6 cosas importantes sobre el cuidado de plantas aromáticas

Se acerca ese período en el que todo crece en abundancia y dan ganas de llenar nuestros hogares de nuestro color preferido… el verde naturaleza. Podemos experimentar por nuestra cuenta, pero si tomamos en cuenta consejos de cuidados le sacaremos el máximo provecho a nuestras plantas.

Hoy nos deleitaremos con el mundo de las plantas aromáticas, una sinfonía de olores y sabores que te harán realzar las comidas y si te animas muchas bebidas. Al ser de clima mediterráneo, necesitarán ciertas características que se asemejen ese lugar para que crezcan hermosas.
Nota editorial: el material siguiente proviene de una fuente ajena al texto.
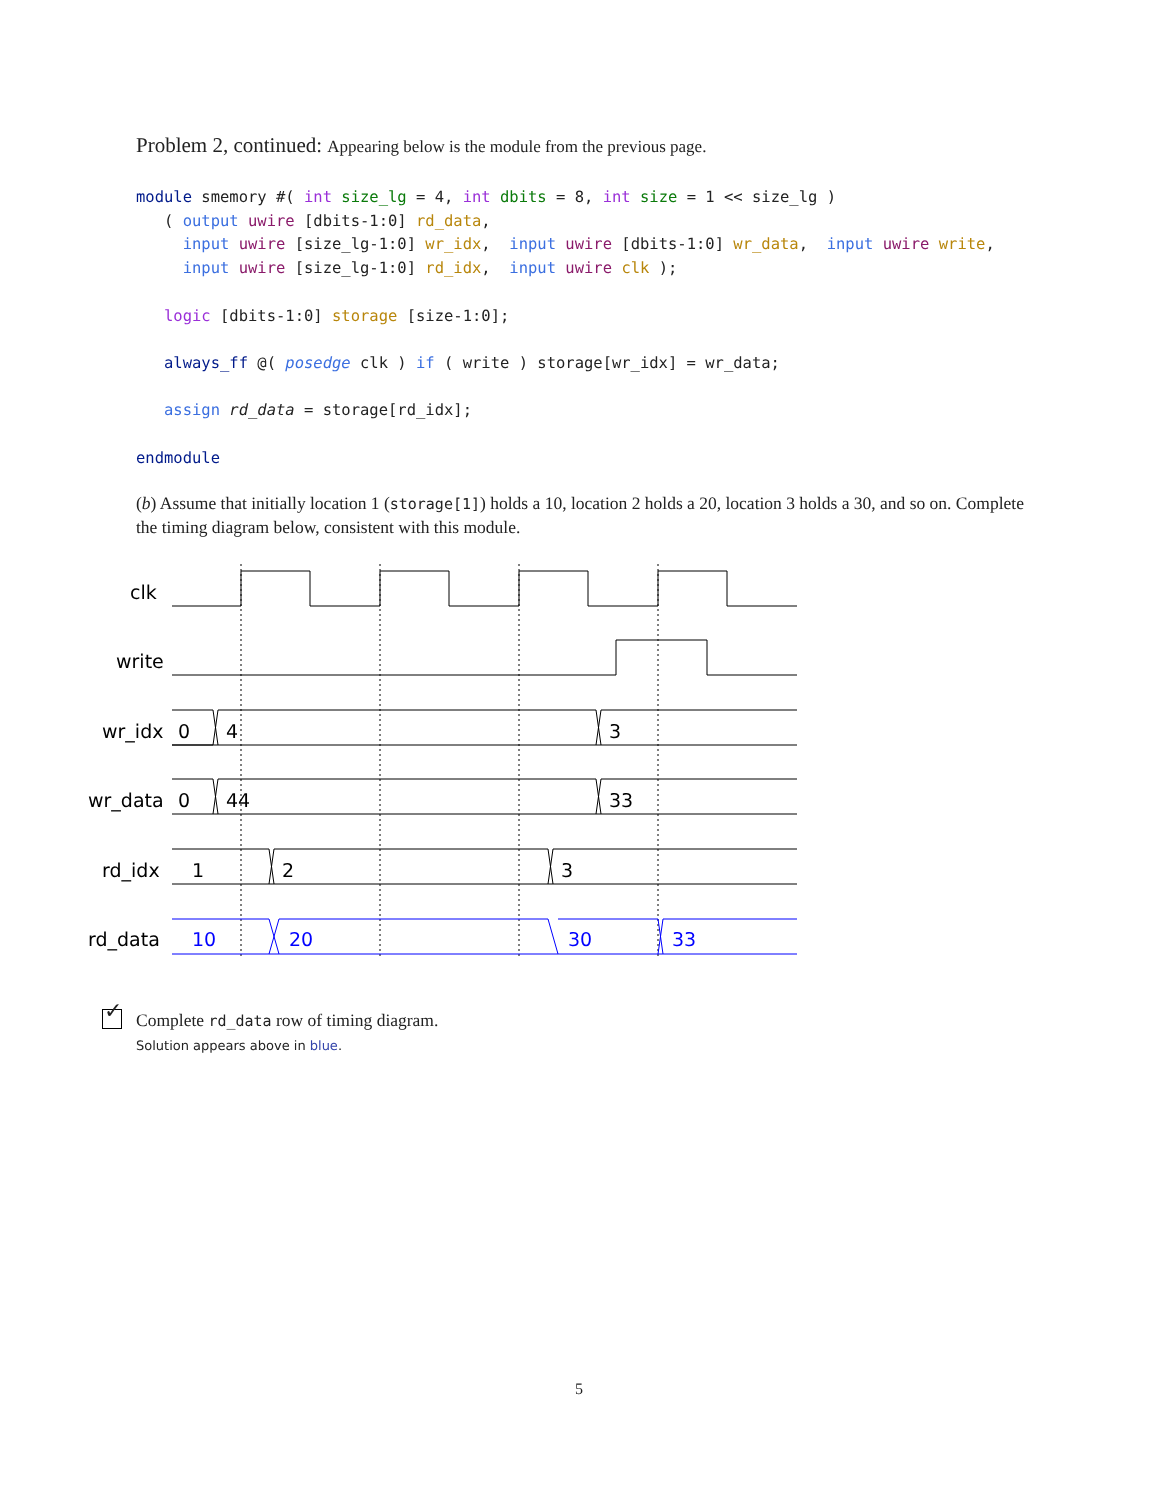Problem 2, continued: Appearing below is the module from the previous page.
module smemory #( int size_lg = 4, int dbits = 8, int size = 1 << size_lg )
   ( output uwire [dbits-1:0] rd_data,
     input uwire [size_lg-1:0] wr_idx,  input uwire [dbits-1:0] wr_data,  input uwire write,
     input uwire [size_lg-1:0] rd_idx,  input uwire clk );

   logic [dbits-1:0] storage [size-1:0];

   always_ff @( posedge clk ) if ( write ) storage[wr_idx] = wr_data;

   assign rd_data = storage[rd_idx];

endmodule
(b) Assume that initially location 1 (storage[1]) holds a 10, location 2 holds a 20, location 3 holds a 30, and so on. Complete the timing diagram below, consistent with this module.
clk
write
wr_idx
0
4
3
wr_data
0
44
33
rd_idx
1
2
3
rd_data
10
20
30
33
✓ Complete rd_data row of timing diagram.
Solution appears above in blue.
5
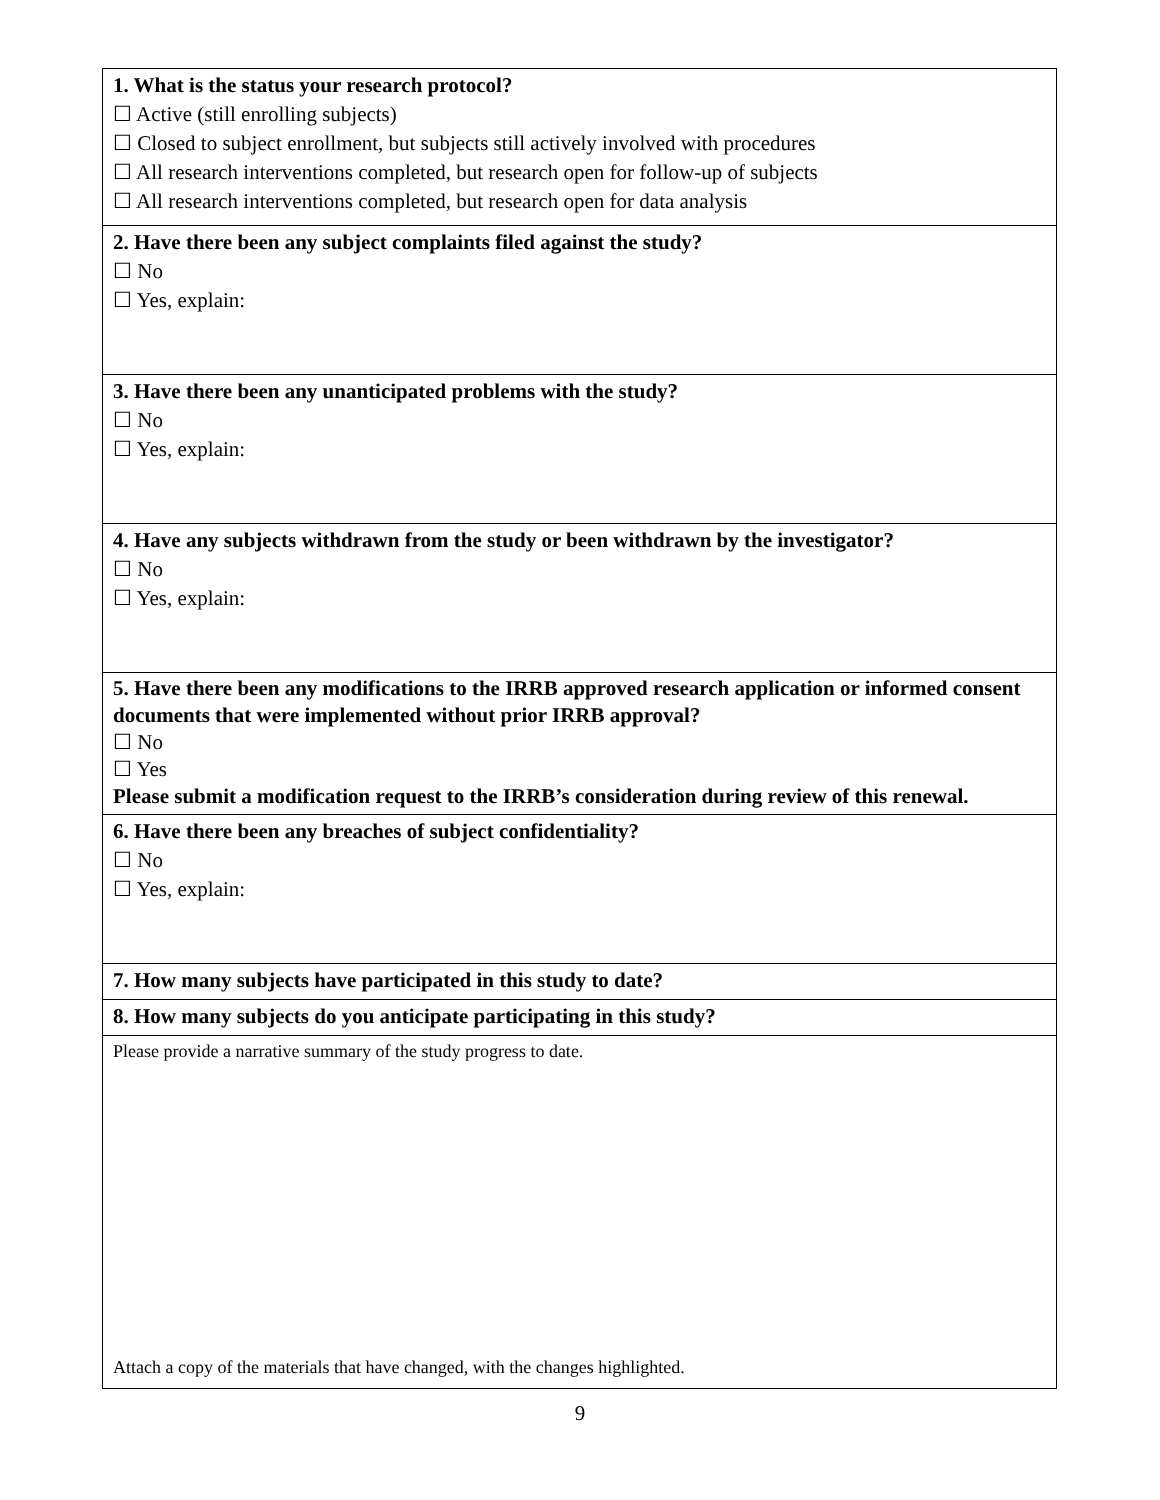| 1. What is the status your research protocol? ☐ Active (still enrolling subjects) ☐ Closed to subject enrollment, but subjects still actively involved with procedures ☐ All research interventions completed, but research open for follow-up of subjects ☐ All research interventions completed, but research open for data analysis |
| 2. Have there been any subject complaints filed against the study? ☐ No ☐ Yes, explain: |
| 3. Have there been any unanticipated problems with the study? ☐ No ☐ Yes, explain: |
| 4. Have any subjects withdrawn from the study or been withdrawn by the investigator? ☐ No ☐ Yes, explain: |
| 5. Have there been any modifications to the IRRB approved research application or informed consent documents that were implemented without prior IRRB approval? ☐ No ☐ Yes Please submit a modification request to the IRRB’s consideration during review of this renewal. |
| 6. Have there been any breaches of subject confidentiality? ☐ No ☐ Yes, explain: |
| 7. How many subjects have participated in this study to date? |
| 8. How many subjects do you anticipate participating in this study? |
| Please provide a narrative summary of the study progress to date. Attach a copy of the materials that have changed, with the changes highlighted. |
9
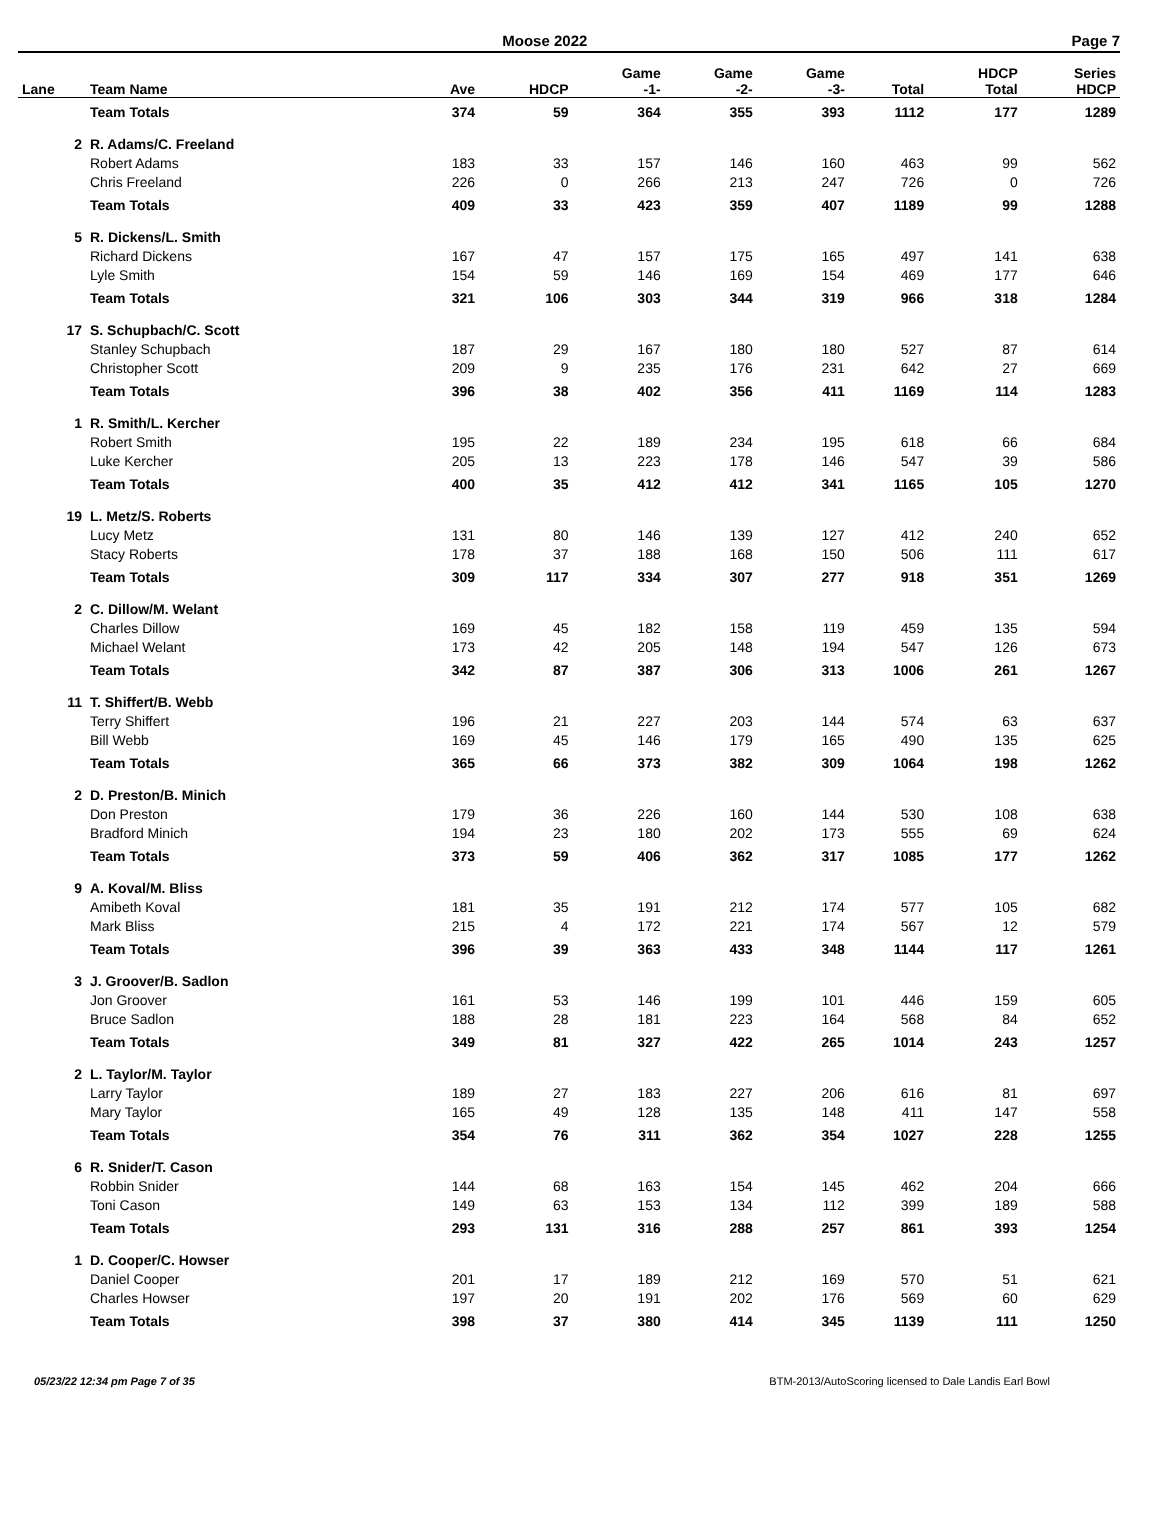Moose 2022 Page 7
| Lane | Team Name | Ave | HDCP | Game -1- | Game -2- | Game -3- | Total | HDCP Total | Series HDCP |
| --- | --- | --- | --- | --- | --- | --- | --- | --- | --- |
| | Team Totals | 374 | 59 | 364 | 355 | 393 | 1112 | 177 | 1289 |
| 2 | R. Adams/C. Freeland | | | | | | | | |
| | Robert Adams | 183 | 33 | 157 | 146 | 160 | 463 | 99 | 562 |
| | Chris Freeland | 226 | 0 | 266 | 213 | 247 | 726 | 0 | 726 |
| | Team Totals | 409 | 33 | 423 | 359 | 407 | 1189 | 99 | 1288 |
| 5 | R. Dickens/L. Smith | | | | | | | | |
| | Richard Dickens | 167 | 47 | 157 | 175 | 165 | 497 | 141 | 638 |
| | Lyle Smith | 154 | 59 | 146 | 169 | 154 | 469 | 177 | 646 |
| | Team Totals | 321 | 106 | 303 | 344 | 319 | 966 | 318 | 1284 |
| 17 | S. Schupbach/C. Scott | | | | | | | | |
| | Stanley Schupbach | 187 | 29 | 167 | 180 | 180 | 527 | 87 | 614 |
| | Christopher Scott | 209 | 9 | 235 | 176 | 231 | 642 | 27 | 669 |
| | Team Totals | 396 | 38 | 402 | 356 | 411 | 1169 | 114 | 1283 |
| 1 | R. Smith/L. Kercher | | | | | | | | |
| | Robert Smith | 195 | 22 | 189 | 234 | 195 | 618 | 66 | 684 |
| | Luke Kercher | 205 | 13 | 223 | 178 | 146 | 547 | 39 | 586 |
| | Team Totals | 400 | 35 | 412 | 412 | 341 | 1165 | 105 | 1270 |
| 19 | L. Metz/S. Roberts | | | | | | | | |
| | Lucy Metz | 131 | 80 | 146 | 139 | 127 | 412 | 240 | 652 |
| | Stacy Roberts | 178 | 37 | 188 | 168 | 150 | 506 | 111 | 617 |
| | Team Totals | 309 | 117 | 334 | 307 | 277 | 918 | 351 | 1269 |
| 2 | C. Dillow/M. Welant | | | | | | | | |
| | Charles Dillow | 169 | 45 | 182 | 158 | 119 | 459 | 135 | 594 |
| | Michael Welant | 173 | 42 | 205 | 148 | 194 | 547 | 126 | 673 |
| | Team Totals | 342 | 87 | 387 | 306 | 313 | 1006 | 261 | 1267 |
| 11 | T. Shiffert/B. Webb | | | | | | | | |
| | Terry Shiffert | 196 | 21 | 227 | 203 | 144 | 574 | 63 | 637 |
| | Bill Webb | 169 | 45 | 146 | 179 | 165 | 490 | 135 | 625 |
| | Team Totals | 365 | 66 | 373 | 382 | 309 | 1064 | 198 | 1262 |
| 2 | D. Preston/B. Minich | | | | | | | | |
| | Don Preston | 179 | 36 | 226 | 160 | 144 | 530 | 108 | 638 |
| | Bradford Minich | 194 | 23 | 180 | 202 | 173 | 555 | 69 | 624 |
| | Team Totals | 373 | 59 | 406 | 362 | 317 | 1085 | 177 | 1262 |
| 9 | A. Koval/M. Bliss | | | | | | | | |
| | Amibeth Koval | 181 | 35 | 191 | 212 | 174 | 577 | 105 | 682 |
| | Mark Bliss | 215 | 4 | 172 | 221 | 174 | 567 | 12 | 579 |
| | Team Totals | 396 | 39 | 363 | 433 | 348 | 1144 | 117 | 1261 |
| 3 | J. Groover/B. Sadlon | | | | | | | | |
| | Jon Groover | 161 | 53 | 146 | 199 | 101 | 446 | 159 | 605 |
| | Bruce Sadlon | 188 | 28 | 181 | 223 | 164 | 568 | 84 | 652 |
| | Team Totals | 349 | 81 | 327 | 422 | 265 | 1014 | 243 | 1257 |
| 2 | L. Taylor/M. Taylor | | | | | | | | |
| | Larry Taylor | 189 | 27 | 183 | 227 | 206 | 616 | 81 | 697 |
| | Mary Taylor | 165 | 49 | 128 | 135 | 148 | 411 | 147 | 558 |
| | Team Totals | 354 | 76 | 311 | 362 | 354 | 1027 | 228 | 1255 |
| 6 | R. Snider/T. Cason | | | | | | | | |
| | Robbin Snider | 144 | 68 | 163 | 154 | 145 | 462 | 204 | 666 |
| | Toni Cason | 149 | 63 | 153 | 134 | 112 | 399 | 189 | 588 |
| | Team Totals | 293 | 131 | 316 | 288 | 257 | 861 | 393 | 1254 |
| 1 | D. Cooper/C. Howser | | | | | | | | |
| | Daniel Cooper | 201 | 17 | 189 | 212 | 169 | 570 | 51 | 621 |
| | Charles Howser | 197 | 20 | 191 | 202 | 176 | 569 | 60 | 629 |
| | Team Totals | 398 | 37 | 380 | 414 | 345 | 1139 | 111 | 1250 |
05/23/22 12:34 pm Page 7 of 35 BTM-2013/AutoScoring licensed to Dale Landis Earl Bowl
Una buena noticia es que ellas se adaptan tanto a un jardín como a macetas, dando la posibilidad de que cualquier persona y lugar puedan cultivarlas. Como vemos ellas llegaron para quedarse en tu cocina, anímate a experimentar y disfrutarás de éstas magnificas plantas comestibles.

1- Siembra

Todo comienza por una semilla … es el inicio de toda creación, algo pequeño con toda la información de la planta. Las mejores semillas son las que te da el cultivador amigo ya que están adaptadas a la zona en la que vives, en caso que no consigas no es excluyente que las compres de sobres. Otra opción es ir a un vivero y comprar el plantin, con esto ganarás en tiempo y será una planta adecuada a tu zona. También podrías combinar las dos formas, y mediante la observación aprenderás el ciclo total de las plantas que cultivas.

2- Sustrato

A las aromáticas les gusta los suelos normales de nutrientes, nada de sobre fertilizarlos o abonarlos porque no responderán de la mejor manera. El aroma es inversamente proporcional al abono, por eso como decía anteriormente menos es más. Recuerda que el fin principal de cultivar estás plantas, es aprovechar los aceites esenciales en su máxima expresión. Una vez al año puedes aportar al sustrato un poco de humus o turba para ir recuperando la tierra de forma paulatina.

3- Riego

En éste punto deberás dividir las plantas en las que necesitan mucho riego y las que casi no se riegan. Sabemos que los encharcamientos no son buenos para ninguna ya que pudren nuestras raíces, un riego de forma regular y controlado es mucho mejor que inundarlas. A la menta, hierba buena y albahaca les encanta el agua, recuerda que si las tienes en maceta seguramente necesitarán un extra de agua en las épocas de calor. En cambio el tomillo, lavanda, melisa, orégano, salvia, tomillo necesitarán muy poca agua para vivir.

4- Luz

Estas plantas son bastante exigentes con el tema de la luz, necesitarán varias horas para que crezcan de la mejor manera. Al ser de clima mediterráneo responden al calor, si las tienes en maceta ubícalas en el lugar de mayor ganancia solar. Solo las aromáticas de hoja blanda responden mejor a lugares iluminados pero sin sol directo, un ejemplo de ello es la deliciosa albahaca.

5- Poda

Las plantas que tienden a ser más leñosas como la lavanda, necesitan una poda finalizando la floración para mantenerlas abundante de hojas. Deja unos 15 cm de rama y poda toda la parte superior sin miedo, volverá a brotar con todas sus fuerzas el próximo año. Las que son de hojas blandas como la menta conviene ir sacando hojas en todo momento para estimular el crecimiento de nuevas hojas, recuerda hacerlo por encima de una yema para no cortar el crecimiento de la planta.

6- Cosecha

Cosechar nuestras aromáticas nos asegurará no solo un montón de condimentos en el año, sino que mayor crecimiento en el próximo ciclo. De ésta forma se estira el período de crecimiento y retrasamos la floración, para que no decaiga la planta tan pronto. El mejor momento para realizarlo es a la mañana cuando el rocío ya se secó, es el momento de mayor aroma de éstas riquísimas plantas.